As we look back on the four and a half centuries since Shakespeare was born we cannot but be overwhelmed by the influence he had on the world – in so many ways. Philosophically, poetically, linguistically and even, yes, morally – when you consider the meanings of his stories – he was unparalleled.
But in 1564, the year the baby William was launched into the world, there were other giants already here. Queen Elizabeth 1 was about to mount the throne of England. And on the day Shakespeare was born her great mariner, Francis Drake, 22 years old, was on his first voyage to the Americas, sailing with his cousin, Sir John Hawkins, on one of the fleet of ships owned by the Hawkins family of Plymouth.
Martin Luth died during that year, after transforming the world, and John Calvin died almost exactly a month after Shakespeare was born. But it’s far more pleasant to think about another Englishman, Christopher Marlowe, and the Italian Galileo, both born in the same year as Shakespeare and who had a more positive effect on the world than the two religious reformers. Or the fact that Michelangelo himself overlapped briefly with Shakespeare, dying just a month after Shakespeare was born. (See our post on the famous people who share a birthday with Shakespeare.)
The world was growing fast when Shakespeare and his fellow little giants were being born. The voyages of discovery were pushing the borders of geography and thought and imagination further every day. In 1654 the French Huguenot explorer, Rene Goulaine de Laudonniere sailed from France to establish Fort Caroline, now Jacksonville, in America. Meanwhile, voyages around the Cape at the tip of Africa were becoming routine as a means of carrying out the spice trade with India.
And so, Shakespeare, happy birthday. For you’re a jolly good fellow, which nobody can deny.
Birthdays in the Elizabethan Era
Strange to think of the big birthday celebrations that we honour Shakespeare with, considering that birthdays weren’t celebrated during his time. In the Elizabethan era many people didn’t even know the date of their birth and, indeed, we don’t actually know Shakespeare’s birth date – only the date he was baptised.
Perhaps the aristocracy marked their birthdays back then, but there is very little of that recorded. I have unearthed one mention of an Elizabethan birthday party, however – that of thirteen-year-old Mall Sidney.
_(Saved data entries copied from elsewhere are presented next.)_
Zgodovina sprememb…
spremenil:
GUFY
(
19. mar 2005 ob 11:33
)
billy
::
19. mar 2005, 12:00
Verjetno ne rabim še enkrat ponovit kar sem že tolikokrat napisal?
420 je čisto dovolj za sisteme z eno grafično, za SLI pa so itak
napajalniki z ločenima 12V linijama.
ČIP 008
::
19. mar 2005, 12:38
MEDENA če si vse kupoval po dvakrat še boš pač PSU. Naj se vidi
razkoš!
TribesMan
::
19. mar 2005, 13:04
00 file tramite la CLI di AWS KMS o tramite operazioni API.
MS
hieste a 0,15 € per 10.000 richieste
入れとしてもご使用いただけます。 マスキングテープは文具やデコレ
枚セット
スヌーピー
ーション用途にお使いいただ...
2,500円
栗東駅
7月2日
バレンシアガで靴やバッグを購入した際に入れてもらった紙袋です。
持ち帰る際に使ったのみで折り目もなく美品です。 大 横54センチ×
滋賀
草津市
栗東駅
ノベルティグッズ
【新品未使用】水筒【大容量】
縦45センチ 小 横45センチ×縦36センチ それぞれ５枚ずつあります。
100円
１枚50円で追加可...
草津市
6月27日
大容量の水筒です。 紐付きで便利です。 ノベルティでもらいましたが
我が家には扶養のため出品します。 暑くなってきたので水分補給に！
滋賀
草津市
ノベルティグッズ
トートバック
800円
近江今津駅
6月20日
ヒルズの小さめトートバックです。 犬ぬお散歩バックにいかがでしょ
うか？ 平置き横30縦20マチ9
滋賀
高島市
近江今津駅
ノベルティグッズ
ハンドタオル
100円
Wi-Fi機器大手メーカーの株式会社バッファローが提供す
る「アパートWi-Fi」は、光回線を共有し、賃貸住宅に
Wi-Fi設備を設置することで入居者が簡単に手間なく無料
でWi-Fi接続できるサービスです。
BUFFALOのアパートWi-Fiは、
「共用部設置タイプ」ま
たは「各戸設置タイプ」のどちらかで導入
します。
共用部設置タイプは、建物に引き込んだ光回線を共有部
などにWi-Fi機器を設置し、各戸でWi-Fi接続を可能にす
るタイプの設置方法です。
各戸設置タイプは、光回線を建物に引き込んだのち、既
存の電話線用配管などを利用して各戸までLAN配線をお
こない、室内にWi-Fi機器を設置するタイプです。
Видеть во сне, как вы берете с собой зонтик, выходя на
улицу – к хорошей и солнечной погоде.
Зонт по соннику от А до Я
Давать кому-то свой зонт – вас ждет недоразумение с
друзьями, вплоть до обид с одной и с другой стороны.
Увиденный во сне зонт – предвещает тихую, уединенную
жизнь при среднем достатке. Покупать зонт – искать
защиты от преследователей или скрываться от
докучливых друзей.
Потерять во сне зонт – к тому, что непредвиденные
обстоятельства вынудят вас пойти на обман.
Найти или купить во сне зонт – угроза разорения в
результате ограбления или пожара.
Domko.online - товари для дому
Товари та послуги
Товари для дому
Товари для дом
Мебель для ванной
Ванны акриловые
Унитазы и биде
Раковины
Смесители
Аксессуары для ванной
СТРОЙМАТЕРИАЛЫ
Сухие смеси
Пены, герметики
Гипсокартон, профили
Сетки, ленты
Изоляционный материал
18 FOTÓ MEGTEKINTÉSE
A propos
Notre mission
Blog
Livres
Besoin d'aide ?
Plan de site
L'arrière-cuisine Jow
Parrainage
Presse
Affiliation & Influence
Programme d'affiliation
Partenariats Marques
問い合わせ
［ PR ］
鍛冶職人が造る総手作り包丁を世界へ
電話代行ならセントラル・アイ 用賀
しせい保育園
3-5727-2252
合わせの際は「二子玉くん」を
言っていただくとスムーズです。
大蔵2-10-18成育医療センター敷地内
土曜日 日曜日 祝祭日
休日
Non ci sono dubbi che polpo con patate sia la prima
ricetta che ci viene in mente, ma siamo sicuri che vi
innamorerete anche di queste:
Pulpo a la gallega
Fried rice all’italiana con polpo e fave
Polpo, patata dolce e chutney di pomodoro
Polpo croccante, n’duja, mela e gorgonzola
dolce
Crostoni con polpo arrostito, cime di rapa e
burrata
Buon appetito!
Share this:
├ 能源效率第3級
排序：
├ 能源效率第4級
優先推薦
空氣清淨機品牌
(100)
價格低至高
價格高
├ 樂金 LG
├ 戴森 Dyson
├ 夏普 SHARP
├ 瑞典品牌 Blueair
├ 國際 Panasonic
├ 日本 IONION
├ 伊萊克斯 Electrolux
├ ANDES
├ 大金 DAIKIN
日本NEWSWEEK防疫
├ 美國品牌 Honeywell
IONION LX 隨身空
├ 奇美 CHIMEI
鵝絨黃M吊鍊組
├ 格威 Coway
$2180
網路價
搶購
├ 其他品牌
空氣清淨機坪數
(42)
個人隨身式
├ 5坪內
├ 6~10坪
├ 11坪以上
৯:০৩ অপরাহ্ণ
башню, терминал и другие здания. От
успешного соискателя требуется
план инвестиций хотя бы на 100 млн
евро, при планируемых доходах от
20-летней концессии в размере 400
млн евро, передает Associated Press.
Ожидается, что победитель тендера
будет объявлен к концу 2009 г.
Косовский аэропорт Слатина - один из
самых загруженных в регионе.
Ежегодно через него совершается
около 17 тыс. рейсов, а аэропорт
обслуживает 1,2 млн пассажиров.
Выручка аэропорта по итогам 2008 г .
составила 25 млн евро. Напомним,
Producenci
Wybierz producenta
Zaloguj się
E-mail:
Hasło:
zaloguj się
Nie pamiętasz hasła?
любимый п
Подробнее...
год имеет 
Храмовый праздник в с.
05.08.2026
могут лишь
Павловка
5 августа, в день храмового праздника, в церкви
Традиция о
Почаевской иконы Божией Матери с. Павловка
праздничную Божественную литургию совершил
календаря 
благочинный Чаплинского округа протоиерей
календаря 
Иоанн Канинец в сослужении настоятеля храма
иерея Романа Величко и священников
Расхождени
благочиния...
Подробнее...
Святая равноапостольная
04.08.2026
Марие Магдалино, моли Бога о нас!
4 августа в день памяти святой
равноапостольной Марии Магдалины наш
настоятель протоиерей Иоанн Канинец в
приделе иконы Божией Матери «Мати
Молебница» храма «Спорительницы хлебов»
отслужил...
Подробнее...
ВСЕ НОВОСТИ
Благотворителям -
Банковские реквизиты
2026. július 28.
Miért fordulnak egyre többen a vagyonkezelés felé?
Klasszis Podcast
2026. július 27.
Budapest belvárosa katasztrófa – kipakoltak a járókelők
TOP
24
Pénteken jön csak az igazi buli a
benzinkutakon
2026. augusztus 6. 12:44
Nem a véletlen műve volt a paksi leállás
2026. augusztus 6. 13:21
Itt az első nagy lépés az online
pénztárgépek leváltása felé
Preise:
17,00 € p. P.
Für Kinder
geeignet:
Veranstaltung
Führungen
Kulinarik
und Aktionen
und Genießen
Mall grew up to become the famous writer, Lady Mary Wroth, Countess of Pembroke. She was the daughter of Robert Sidney, the brother of the illustrious poet and soldier, Sir Phillip Sidney. They were a very high ranking family. Lady Mary was the first English woman author to write a sustained work of prose fiction. Like Shakespeare, she also wrote a sonnet cycle. The American biographer, Margaret Hannay, produced a biography of Mall in 2010: Mary Sidney, Lady Wroth. She reports: ‘On 18 October 1600 Whyte came to Penshurst, no doubt along with other guests, to celebrate Mall’s thirteenth birthday.’ (p. 77) Unfortunately, Margaret Hannay doesn’t describe the party so we still don’t know how even those who did mark birthdays celebrated them.
There is no indication that even monarchs celebrated their birthdays. Everyone had a saint associated with their birth dates, though, and sometimes they would pay their respects to their saints on their birthday.
Perhaps the best confirmation of the lack of birthday celebrations is the fact that we don’t find much mention of them in Shakespeare’s works (though there are a few examples of Shakespeare on birthdays).
It’s doubtful whether Shakespeare gave a second thought to his own birthday, even if he knew what date it was. But we can imagine, on that day, John and Mary Shakespeare gazing down on the new member of their family, eyes tight shut, sleeping peacefully in the cradle at the foot of their bed. How could they know that the tiny creature they had just produced was going to be one of the greatest writers who had ever lived and was not to be outdone for at least four hundred and fifty years? It’s a sublime thought, isn’t it?